The sleeping Laos is now awakening
The sleeping Laos is now awakening
By Philippe Agret
VIENTIANE, Laos (AFP): Laos, asleep for most of the decade, is slowly awakening to embrace a market economy while wary of developing a multiparty political system.
"Our goal is to become completely self-sufficient while welcoming foreign enterprises," Vice Prime Minister Khampoui Keobualapha, president of the Committee for Planning and Cooperation, said. Khampoui is in charge of economic reform.
The Laotian regime declared "an open-door policy" at the end of the 1980s, on the initiative of former president Kaysone Phomvihan, during the Soviet Union's implosion and Vietnam's change in economic policy.
The authorities recently abolished passes for natives and foreigners traveling in the country's interior. Laotians abroad, who had fled the revolution in 1975, are discreetly returning and beginning to recover assets and homes.

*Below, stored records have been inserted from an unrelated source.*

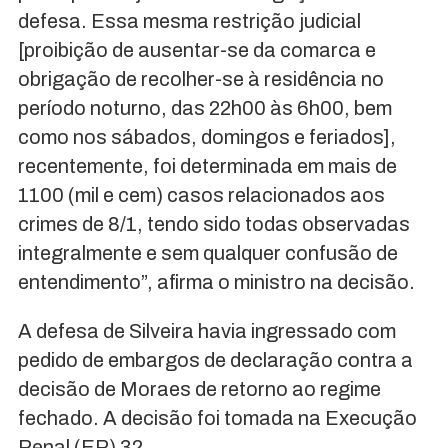
defesa. Essa mesma restrição judicial
[proibição de ausentar-se da comarca e
obrigação de recolher-se à residência no
período noturno, das 22h00 às 6h00, bem
como nos sábados, domingos e feriados],
recentemente, foi determinada em mais de
1100 (mil e cem) casos relacionados aos
crimes de 8/1, tendo sido todas observadas
integralmente e sem qualquer confusão de
entendimento”, afirma o ministro na decisão.
A defesa de Silveira havia ingressado com
pedido de embargos de declaração contra a
decisão de Moraes de retorno ao regime
fechado. A decisão foi tomada na Execução
Penal (EP) 32.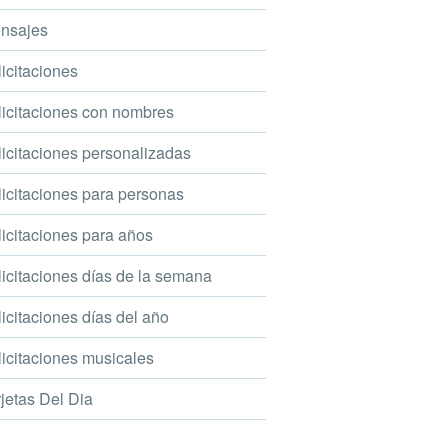
nsajes
icitaciones
icitaciones con nombres
icitaciones personalizadas
icitaciones para personas
icitaciones para años
icitaciones días de la semana
icitaciones días del año
icitaciones musicales
jetas Del Dia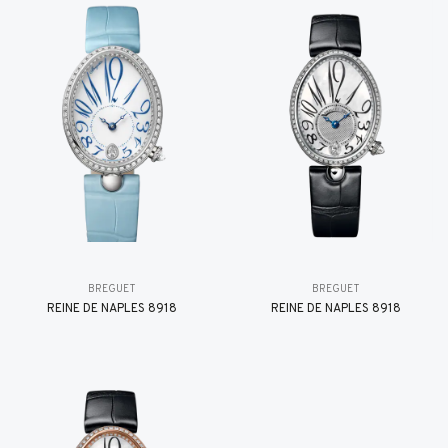
BREGUET
BREGUET
REINE DE NAPLES 8918
REINE DE NAPLES 8918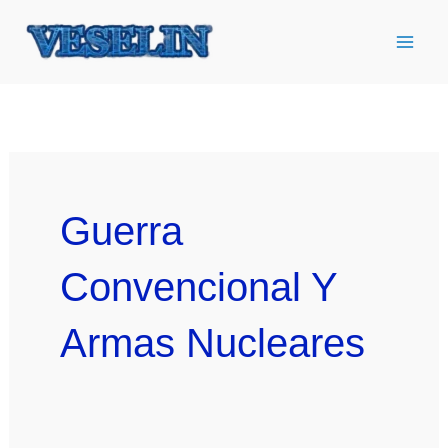
Ir
al
contenido
Guerra
Convencional Y
Armas Nucleares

"We want to strengthen the national economy, which will allow the population to produce more, especially in the rural areas," Khampoui, politburo member and rising star in the government, told foreign journalists Wednesday.
Since 1989, inflation has fallen from 85 percent to seven percent. The growth rate of the gross domestic product exceeds six percent per year.
Laos has adopted a particularly liberal foreign investment code, and has reformed its tax system and public finances.
At the top of the government's priorities for 2000: agriculture, forestry, mining, communications, and especially hydroelectricity: Laos's "white gold." The production goal for hydroelectricity is 1,500 megawatts, thanks to the construction of the Nam Theun II dam.
The three pillars of the future, Kamphoui said, are "political security, public order and economic stability."
The regime, fearful of what happened in the former Soviet Union, has no intention of moving toward a multiparty system or democracy, according to diplomatic circles in Vientiane.
The government also recognizes -- and fears -- the negatives of converting to a market economy.
"The standard of living has improved in the plains, but conditions remain difficult in the mountainous areas," Kamphoui said. These regions are populated by ethnic minorities who often rebel against the central government.
Some leaders are worried about the danger of Thai tutelage. Laos's Thai cousins share the same language and religion and are the first to profit from the Laotian shift to a more open economy.
Thailand invested US$ 61.15 million in Laos in 1993, far ahead of China and Australia, and represents more than 50 percent of the capital injected into Laos since 1988. Thailand is Laos's primary trading partner and imports 70 percent of Laotian hydroelectricity.
Symbolically, King Bhumibol of Thailand yesterday opened the first land link between the two countries: a bridge spanning the Mekong River near Vientiane. It was the king's first trip outside Thailand in 30 years.